University of Oxford, UK
Theme Lecture | Thursday, 22 June 2017 | 12:00 – 12:30 hrs
Materially Better Electrochemical Energy Storage
Energy storage is one of the grand challenges of our time. The lithium battery, since its inception in the early 1990s, has transformed technologies such as the mobile phone, laptop computer and tablets. It is the technology of choice for the electrification of transport, and has an important role to play in storing renewable electricity on the grid. However, for all these applications new generations of lithium batteries are required that store more energy, can be recharged more rapidly, are safer and all at lower cost. Achieving these technological advances is in large measure a materials challenge. New multifunctional materials, or advances in existing materials, are required.

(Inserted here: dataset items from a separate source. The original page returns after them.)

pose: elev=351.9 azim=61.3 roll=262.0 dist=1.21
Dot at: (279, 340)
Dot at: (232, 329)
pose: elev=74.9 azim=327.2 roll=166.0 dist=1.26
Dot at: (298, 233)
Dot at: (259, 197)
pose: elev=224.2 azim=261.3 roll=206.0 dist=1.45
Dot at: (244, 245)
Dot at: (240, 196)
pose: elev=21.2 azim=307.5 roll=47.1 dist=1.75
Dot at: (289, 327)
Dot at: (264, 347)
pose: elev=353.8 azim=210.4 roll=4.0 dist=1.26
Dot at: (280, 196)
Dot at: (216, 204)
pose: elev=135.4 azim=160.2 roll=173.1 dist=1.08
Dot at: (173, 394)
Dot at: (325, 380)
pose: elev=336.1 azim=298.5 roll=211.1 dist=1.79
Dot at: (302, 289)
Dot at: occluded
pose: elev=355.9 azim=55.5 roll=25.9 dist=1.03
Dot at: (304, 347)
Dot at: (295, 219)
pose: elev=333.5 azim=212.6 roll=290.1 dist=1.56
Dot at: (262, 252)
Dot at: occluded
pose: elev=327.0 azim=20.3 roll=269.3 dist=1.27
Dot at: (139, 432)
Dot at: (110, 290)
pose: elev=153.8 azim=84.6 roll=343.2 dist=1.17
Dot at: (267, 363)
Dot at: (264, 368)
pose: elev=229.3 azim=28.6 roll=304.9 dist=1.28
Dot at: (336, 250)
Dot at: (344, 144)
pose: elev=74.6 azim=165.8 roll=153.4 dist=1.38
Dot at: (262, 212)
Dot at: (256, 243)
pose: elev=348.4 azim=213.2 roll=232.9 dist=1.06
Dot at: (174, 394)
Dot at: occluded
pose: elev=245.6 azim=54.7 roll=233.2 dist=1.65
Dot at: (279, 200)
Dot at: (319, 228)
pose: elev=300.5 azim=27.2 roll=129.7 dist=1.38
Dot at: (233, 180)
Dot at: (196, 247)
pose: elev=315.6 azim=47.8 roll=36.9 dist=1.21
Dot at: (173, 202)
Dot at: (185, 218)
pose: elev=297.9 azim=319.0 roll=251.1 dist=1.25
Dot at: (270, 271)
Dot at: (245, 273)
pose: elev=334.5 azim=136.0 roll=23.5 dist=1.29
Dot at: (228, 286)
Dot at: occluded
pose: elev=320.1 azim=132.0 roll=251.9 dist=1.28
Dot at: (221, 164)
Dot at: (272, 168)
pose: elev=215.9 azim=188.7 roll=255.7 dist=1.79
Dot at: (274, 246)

In the presentation, I shall consider advances in materials for the negative and positive electrodes, as well as the electrolyte. Currently the negative electrode in lithium-ion batteries is graphite. There is much effort in transitioning from graphite to silicon-based materials, LixSi. Although these offer substantial increases in energy storage this advantage comes with many problems, which will be discussed. Currently, lithium batteries use liquid electrolytes, such as LiPF6 dissolved in mixtures of organic carbonates. Moving to solid electrolytes, and therefore all solid-state batteries, would transform safety, but many problems will have to be tackled. Two main options are the oxide garnets, e.g. Li(7-x)La3Zr(2-x)Ta(x)O12 with x = 0.5 or 0.6, and the sulphides, e.g. Li7P3S11. The challenges will be discussed including a possible strategy for enabling the desired combination of high conductivity and suitable mechanical properties to act as an electrolyte (separator) in a lithium battery. Finally, consideration will be given to one possible route by which the energy stored in the positive electrode could be increased. The positive electrode in lithium ion batteries is usually a lithium intercalation compound based on a transition metal oxide, such as LiCoO2. These compounds store electrons on the transition metal ions only. If reversible redox reactions could also be achieved involving the oxide ion, then the capacity to store charge (electrons) would be increased. Work on such compounds will be discussed.